> Given passage:
■ ■ ■

Edwina, Gary, Jon, List,

As Peirce frequently pointed out, he had a solid understanding of all the methods of reasoning from the ancient Greeks to the medieval Scholastics to the methods from the Renaissance to the early 20th C.

In general, the "proper way" depends very much on the theorem proving algorithms.  Peirce did not invent the method of transforming a sentence to make 'is' the verb that connects subject and predicate.  That method was invented by Aristotle and systematized by Boethius.  It was widely used in 19th c textbooks,
which were the ones that everybody, including Peirce, had studied .

For the differences between Plato and Aristotle, see slides 13 to 24 of https://jfsowa.com/talks/patolog1.pdf .  For Aristotle's syllogisms and the methods for transforming sentences to make 'is' the main verb, see slides 25 to 32.   The remainder of patolog1 discusses other patterns of logic from the middle ages to modern times, including those by Frege and Peirce.  For more about modern methods, including Peirce's influence on them, see patolog2, 3, 4, and 5.

Fundamental principle:  The methods of transforming formal logics are reversible.  Anything represented in one format can be translated back and forth without loss of information.  But transformations to and from natural languages and other formats -- formal, informal, linguistic, or graphic -- can lose information (or even worse DISTORT or CORRUPT Information).

When Peirce wrote anything on logic, he assumed that his readers were familiar with the kind of material summarized in patolog1.pdf.  It's helpful to read that in order to distinguish Peirce's innovations from his sources and his assumptions about his readers.   Modern methods of reasoning often transform the logic to different formats to adapt them to various algorithms.  Those transformations are reversible (provided that both formats have equal expressibility).

■ ■ ■

> Data extract:
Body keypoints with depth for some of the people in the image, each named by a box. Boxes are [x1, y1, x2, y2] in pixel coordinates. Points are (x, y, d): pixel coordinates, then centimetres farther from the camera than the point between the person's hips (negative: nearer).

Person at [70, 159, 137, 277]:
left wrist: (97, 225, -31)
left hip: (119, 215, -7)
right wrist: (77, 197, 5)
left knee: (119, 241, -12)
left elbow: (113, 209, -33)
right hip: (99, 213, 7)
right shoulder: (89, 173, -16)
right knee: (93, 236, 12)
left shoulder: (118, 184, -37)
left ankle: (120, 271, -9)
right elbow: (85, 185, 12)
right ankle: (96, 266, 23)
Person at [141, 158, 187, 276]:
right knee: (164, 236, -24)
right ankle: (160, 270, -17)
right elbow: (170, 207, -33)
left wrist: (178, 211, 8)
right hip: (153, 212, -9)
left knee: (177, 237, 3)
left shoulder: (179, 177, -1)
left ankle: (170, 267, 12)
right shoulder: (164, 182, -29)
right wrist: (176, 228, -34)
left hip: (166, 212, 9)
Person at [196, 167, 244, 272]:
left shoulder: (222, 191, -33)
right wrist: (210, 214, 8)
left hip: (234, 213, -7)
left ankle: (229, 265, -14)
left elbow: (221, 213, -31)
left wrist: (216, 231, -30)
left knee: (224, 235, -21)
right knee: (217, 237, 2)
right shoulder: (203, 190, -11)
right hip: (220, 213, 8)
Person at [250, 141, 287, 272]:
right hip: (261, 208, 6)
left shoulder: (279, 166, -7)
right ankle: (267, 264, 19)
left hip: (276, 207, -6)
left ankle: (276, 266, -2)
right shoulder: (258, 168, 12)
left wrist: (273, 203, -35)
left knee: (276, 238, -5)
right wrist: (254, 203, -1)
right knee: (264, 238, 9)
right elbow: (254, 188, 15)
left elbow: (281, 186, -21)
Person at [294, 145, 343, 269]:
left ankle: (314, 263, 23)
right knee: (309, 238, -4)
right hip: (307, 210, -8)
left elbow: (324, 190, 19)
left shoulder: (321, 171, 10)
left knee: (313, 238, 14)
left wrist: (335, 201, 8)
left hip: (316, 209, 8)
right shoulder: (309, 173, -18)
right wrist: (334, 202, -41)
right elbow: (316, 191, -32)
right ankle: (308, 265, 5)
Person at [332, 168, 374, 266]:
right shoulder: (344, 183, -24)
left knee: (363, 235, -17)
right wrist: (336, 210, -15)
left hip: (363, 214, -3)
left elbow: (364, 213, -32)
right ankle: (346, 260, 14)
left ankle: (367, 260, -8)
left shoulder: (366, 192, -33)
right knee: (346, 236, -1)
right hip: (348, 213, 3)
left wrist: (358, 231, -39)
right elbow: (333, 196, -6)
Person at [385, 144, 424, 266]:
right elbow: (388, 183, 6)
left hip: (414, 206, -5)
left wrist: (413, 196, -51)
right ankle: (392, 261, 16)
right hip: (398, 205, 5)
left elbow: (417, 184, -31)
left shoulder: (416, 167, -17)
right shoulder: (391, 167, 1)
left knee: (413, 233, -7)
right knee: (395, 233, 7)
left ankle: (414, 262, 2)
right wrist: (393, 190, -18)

■ ■ ■

> Activity list:
1) From the message on Peirce and logic above, output the part that opens with the words containing "For the differences" and closes with "3, 4, and 5.".
2) Answer these questions using the message on Peirce and logic above.
(a) Who invented the method of transforming a sentence so that 'is' connects subject and predicate, and who systematized it?
(b) Which slides of patolog1 cover the differences between Plato and Aristotle?
(c) According to the last paragraph, under what condition are the transformations reversible?

> Results by task:
1)
For the differences between Plato and Aristotle, see slides 13 to 24 of https://jfsowa.com/talks/patolog1.pdf .  For Aristotle's syllogisms and the methods for transforming sentences to make 'is' the main verb, see slides 25 to 32.   The remainder of patolog1 discusses other patterns of logic from the middle ages to modern times, including those by Frege and Peirce.  For more about modern methods, including Peirce's influence on them, see patolog2, 3, 4, and 5.

2)
(a) Aristotle invented the method, and Boethius systematized it.
(b) Slides 13 to 24 cover the differences between Plato and Aristotle.
(c) The transformations are reversible provided that both formats have equal expressibility.